Written by Michael Silver at NFL.com

 When it was all over, after the hometown hero’s ejection and the sideline spat and the four false endings and the fantastic finish, Derek Carr didn’t even want to go there.

The fourth-year quarterback had just led the Oakland Raiders to a dramatic, 31-30 victory over the Kansas City Chiefs, thrilling 55,090 fans at the Oakland Coliseum and a Thursday Night Football audience by completing a 10-point fourth-quarter comeback on a two-yard touchdown pass to Michael Crabtree with no time remaining. Yet what if the Raiders (3-4), a trendy preseason Super Bowl pick, had fallen to the AFC West-leading Chiefs (5-2) and suffered their fifth consecutive defeat in the process, with all sorts of accompanying messiness?

“I don’t even want to think about that — golly,” Carr answered as he removed his jersey at his locker, accentuating the last syllable for emphasis like Gomer Pyle back in the day. “You’re gonna make me cry.”

Instead of that hypothetical hellfire, Carr preferred to focus on the reality of a magical evening on which his heroics made the Raiders’ coaches, players and extremely tense fans smile like adolescents on the last day of school.
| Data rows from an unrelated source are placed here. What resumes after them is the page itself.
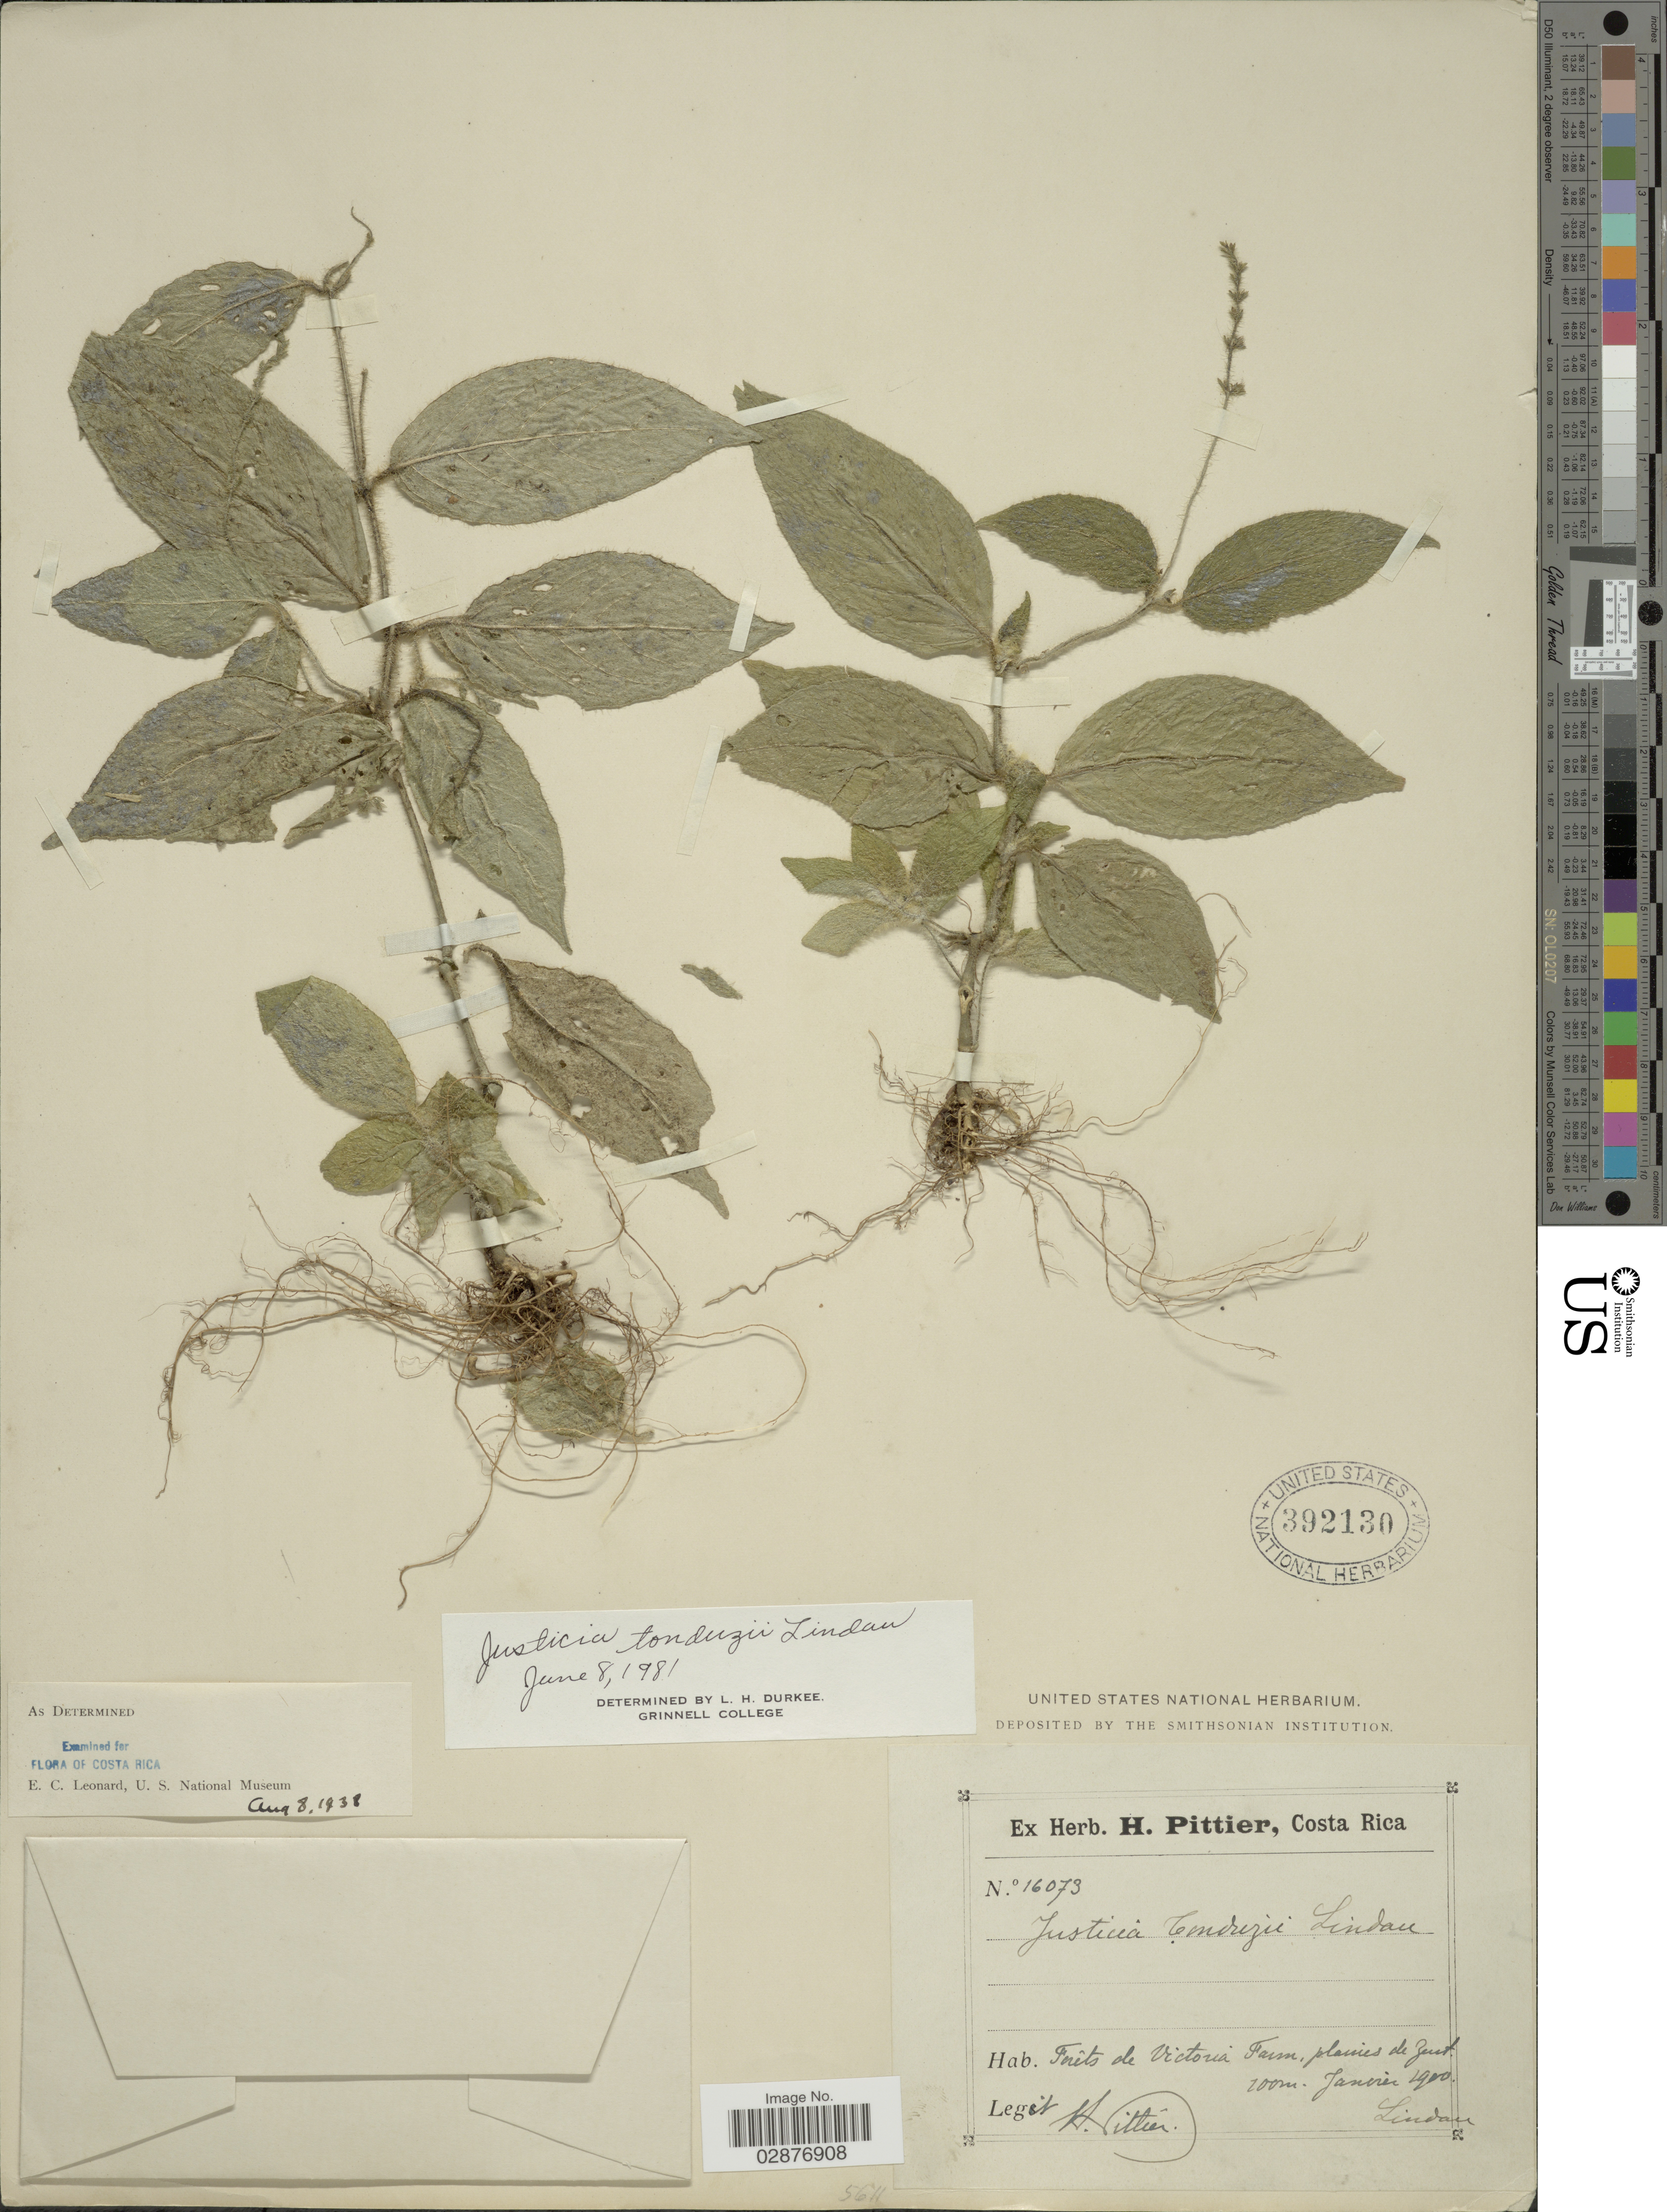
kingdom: Plantae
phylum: Tracheophyta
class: Magnoliopsida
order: Lamiales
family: Acanthaceae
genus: Justicia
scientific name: Justicia tonduzii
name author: Lindau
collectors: H. F. Pittier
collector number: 16073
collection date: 1900-01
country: Costa Rica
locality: Forêts de Victoria Farm, plaines de Zent.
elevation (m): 200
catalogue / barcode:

And with good reason: Suddenly, all of Oakland’s recent turmoil, some of it tracing back to the first half of Thursday’s game, faded into the background, as the Raiders savored a victory they believe could signify the first of the rest of their 2017 season.

Or, as Marshawn Lynch told me as he sliced through the Oakland locker room with half of his face covered by a scarf: “S— … we needed that one.”

Ya think?

Lynch, the former Seattle Seahawks star who ended his year-long retirement to play for his hometown team — largely in response to the NFL’s approval of the franchise’s move to Las Vegas for the 2020 season — certainly appreciated the outcome. Having struggled since a strong performance in the Raiders’ season-opening victory over the Tennessee Titans, the powerful running back was used sparingly in the first 21 minutes of Thursday’s game, carrying just twice for nine yards.

Then, following a play for which he wasn’t even on the field, Lynch finally made an impact. After Carr was stopped nine yards short on a third-down quarterback draw, Chiefs cornerback Marcus Peters, an Oakland native with whom Lynch has been extremely close since childhood (and to whom he refers as his cousin), came in late and lit up the passer with the $125 million contract who was recently sidelined by a transverse process fracture in his back. That set off a scrum between numerous players on both teams, including Peters.